### YOUR ASSIGNMENT
Identify each line below containing the string "workplace" and copy it.

### SUPPLIED RECORDS
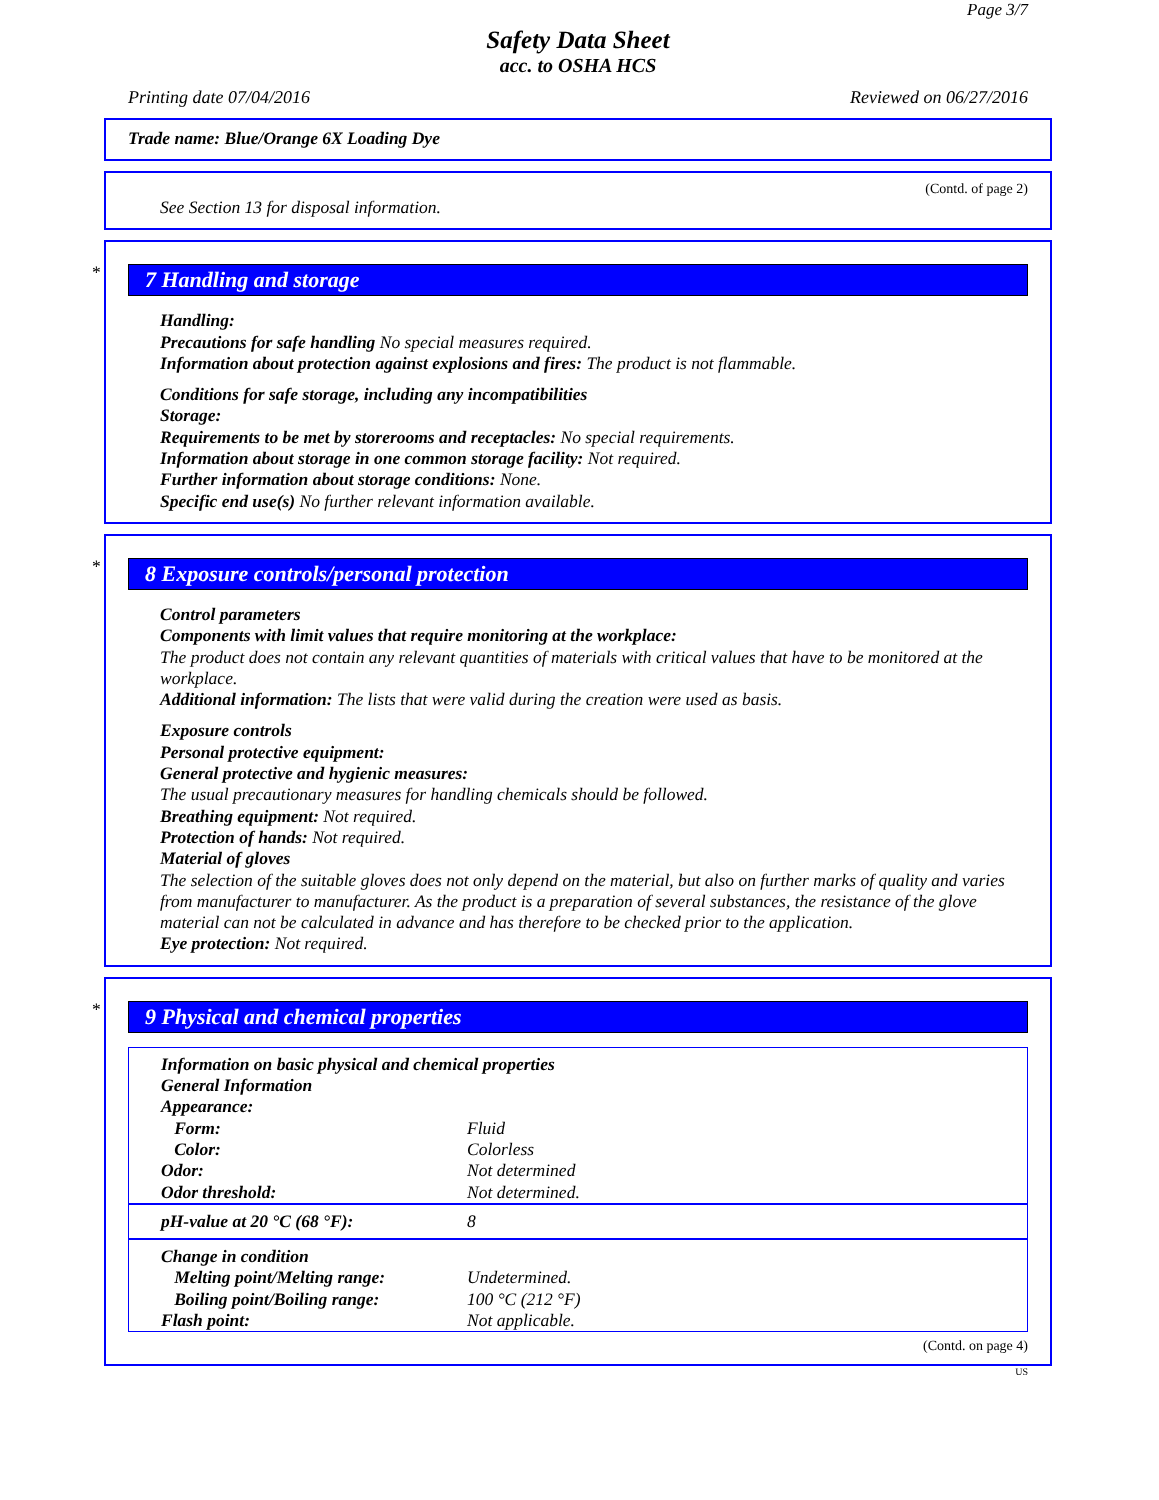Page 3/7
Safety Data Sheet
acc. to OSHA HCS
Printing date 07/04/2016 Reviewed on 06/27/2016
Trade name: Blue/Orange 6X Loading Dye
(Contd. of page 2)
See Section 13 for disposal information.
*
7 Handling and storage
Handling:
Precautions for safe handling No special measures required.
Information about protection against explosions and fires: The product is not flammable.
Conditions for safe storage, including any incompatibilities
Storage:
Requirements to be met by storerooms and receptacles: No special requirements.
Information about storage in one common storage facility: Not required.
Further information about storage conditions: None.
Specific end use(s) No further relevant information available.
*
8 Exposure controls/personal protection
Control parameters
Components with limit values that require monitoring at the workplace:
The product does not contain any relevant quantities of materials with critical values that have to be monitored at the workplace.
Additional information: The lists that were valid during the creation were used as basis.
Exposure controls
Personal protective equipment:
General protective and hygienic measures:
The usual precautionary measures for handling chemicals should be followed.
Breathing equipment: Not required.
Protection of hands: Not required.
Material of gloves
The selection of the suitable gloves does not only depend on the material, but also on further marks of quality and varies from manufacturer to manufacturer. As the product is a preparation of several substances, the resistance of the glove material can not be calculated in advance and has therefore to be checked prior to the application.
Eye protection: Not required.
*
9 Physical and chemical properties
| Information on basic physical and chemical properties | |
| General Information | |
| Appearance: | |
| Form: | Fluid |
| Color: | Colorless |
| Odor: | Not determined |
| Odor threshold: | Not determined. |
| pH-value at 20 °C (68 °F): | 8 |
| Change in condition | |
| Melting point/Melting range: | Undetermined. |
| Boiling point/Boiling range: | 100 °C (212 °F) |
| Flash point: | Not applicable. |
(Contd. on page 4)
US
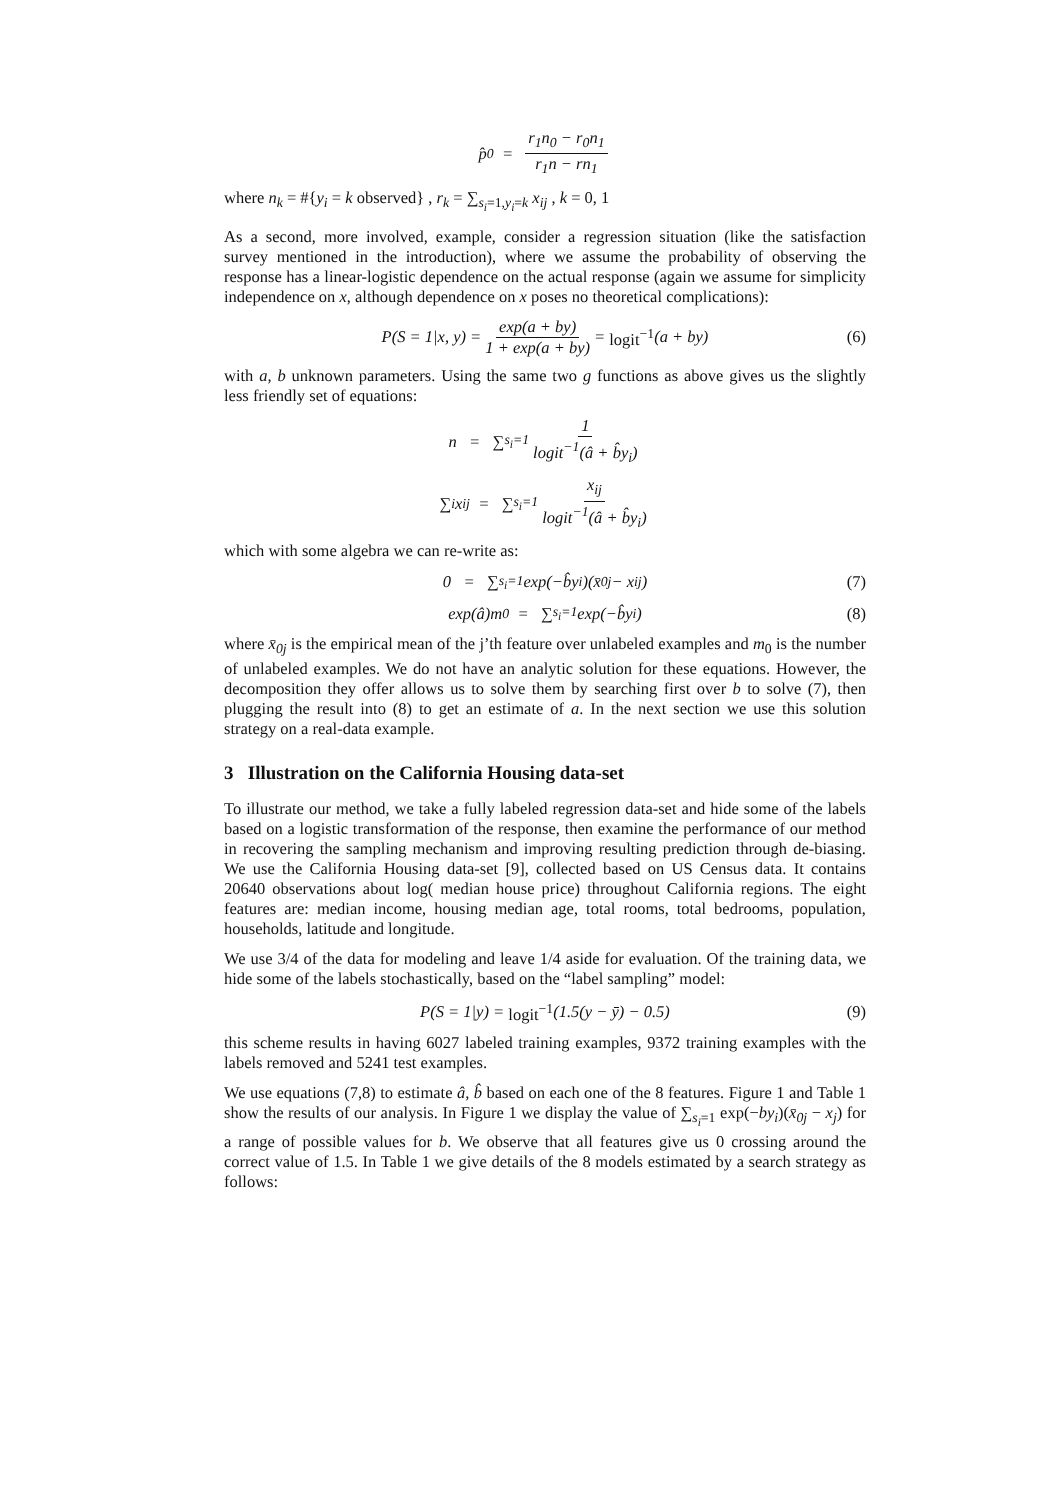p̂<sub>0</sub> = r<sub>1</sub>n<sub>0</sub> − r<sub>0</sub>n<sub>1</sub> r<sub>1</sub>n − rn<sub>1</sub>
where n<sub>k</sub> = #{y<sub>i</sub> = k observed} , r<sub>k</sub> = ∑<sub>s<sub>i</sub>=1,y<sub>i</sub>=k</sub> x<sub>ij</sub> , k = 0, 1
As a second, more involved, example, consider a regression situation (like the satisfaction survey mentioned in the introduction), where we assume the probability of observing the response has a linear-logistic dependence on the actual response (again we assume for simplicity independence on x, although dependence on x poses no theoretical complications):
P(S = 1|x, y) = exp(a + by) 1 + exp(a + by) = logit<sup>−1</sup> (a + by) (6)
with a, b unknown parameters. Using the same two g functions as above gives us the slightly less friendly set of equations:
n = ∑<sub>s<sub>i</sub>=1</sub> 1 logit<sup>−1</sup>(â + b̂y<sub>i</sub>)
∑<sub>i</sub> x<sub>ij</sub> = ∑<sub>s<sub>i</sub>=1</sub> x<sub>ij</sub> logit<sup>−1</sup>(â + b̂y<sub>i</sub>)
which with some algebra we can re-write as:
0 = ∑<sub>s<sub>i</sub>=1</sub> exp(−b̂y<sub>i</sub>)(x̄<sub>0j</sub> − x<sub>ij</sub>) (7)
exp(â)m<sub>0</sub> = ∑<sub>s<sub>i</sub>=1</sub> exp(−b̂y<sub>i</sub>) (8)
where x̄<sub>0j</sub> is the empirical mean of the j’th feature over unlabeled examples and m<sub>0</sub> is the number of unlabeled examples. We do not have an analytic solution for these equations. However, the decomposition they offer allows us to solve them by searching first over b to solve (7), then plugging the result into (8) to get an estimate of a. In the next section we use this solution strategy on a real-data example.
3 Illustration on the California Housing data-set
To illustrate our method, we take a fully labeled regression data-set and hide some of the labels based on a logistic transformation of the response, then examine the performance of our method in recovering the sampling mechanism and improving resulting prediction through de-biasing. We use the California Housing data-set [9], collected based on US Census data. It contains 20640 observations about log( median house price) throughout California regions. The eight features are: median income, housing median age, total rooms, total bedrooms, population, households, latitude and longitude.
We use 3/4 of the data for modeling and leave 1/4 aside for evaluation. Of the training data, we hide some of the labels stochastically, based on the “label sampling” model:
P(S = 1|y) = logit<sup>−1</sup> (1.5(y − ȳ) − 0.5) (9)
this scheme results in having 6027 labeled training examples, 9372 training examples with the labels removed and 5241 test examples.
We use equations (7,8) to estimate â, b̂ based on each one of the 8 features. Figure 1 and Table 1 show the results of our analysis. In Figure 1 we display the value of ∑<sub>s<sub>i</sub>=1</sub> exp(−by<sub>i</sub>)(x̄<sub>0j</sub> − x<sub>j</sub>) for a range of possible values for b. We observe that all features give us 0 crossing around the correct value of 1.5. In Table 1 we give details of the 8 models estimated by a search strategy as follows:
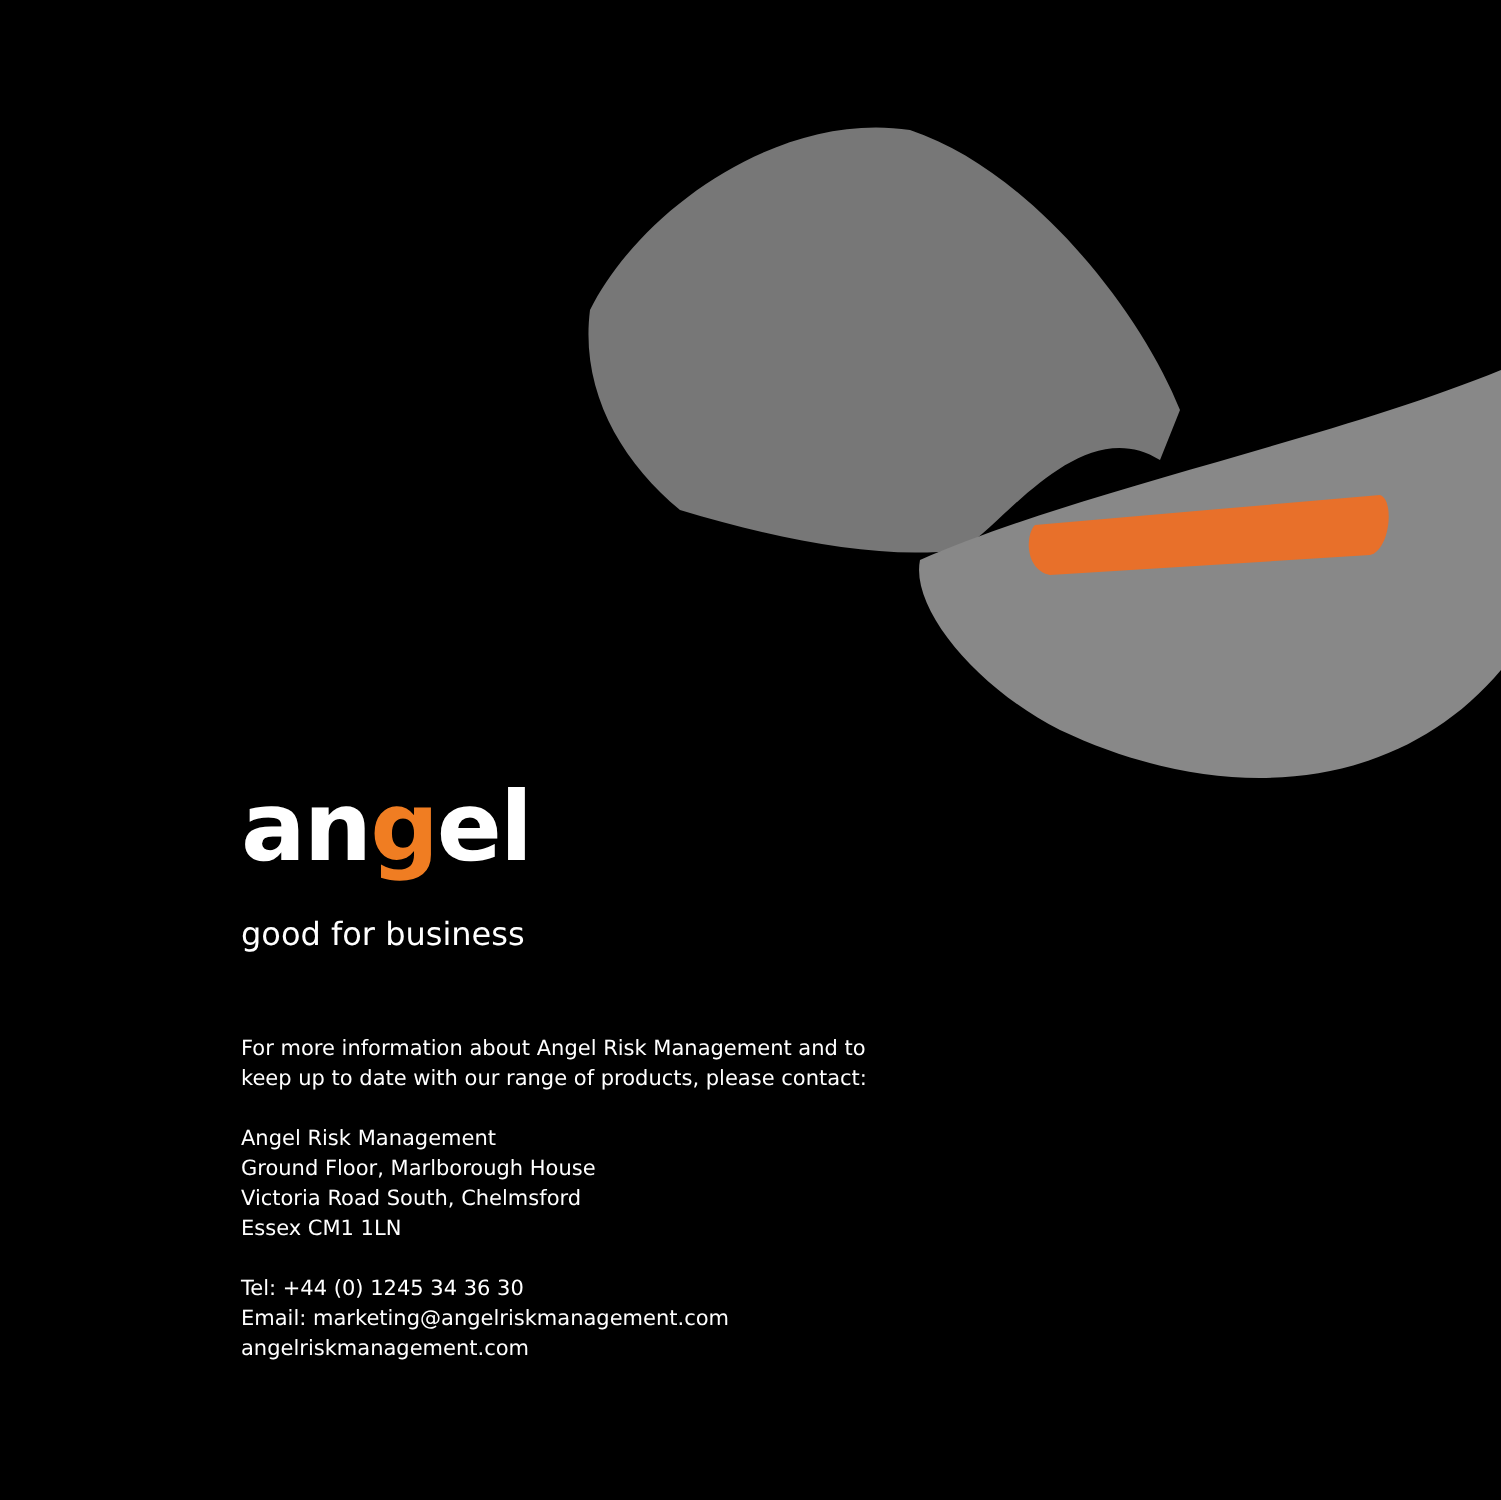angel
good for business
For more information about Angel Risk Management and to
keep up to date with our range of products, please contact:
Angel Risk Management
Ground Floor, Marlborough House
Victoria Road South, Chelmsford
Essex CM1 1LN
Tel: +44 (0) 1245 34 36 30
Email: marketing@angelriskmanagement.com
angelriskmanagement.com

### EXERCISE SOLUTION
Components with limit values that require monitoring at the workplace:
The product does not contain any relevant quantities of materials with critical values that have to be monitored at the workplace.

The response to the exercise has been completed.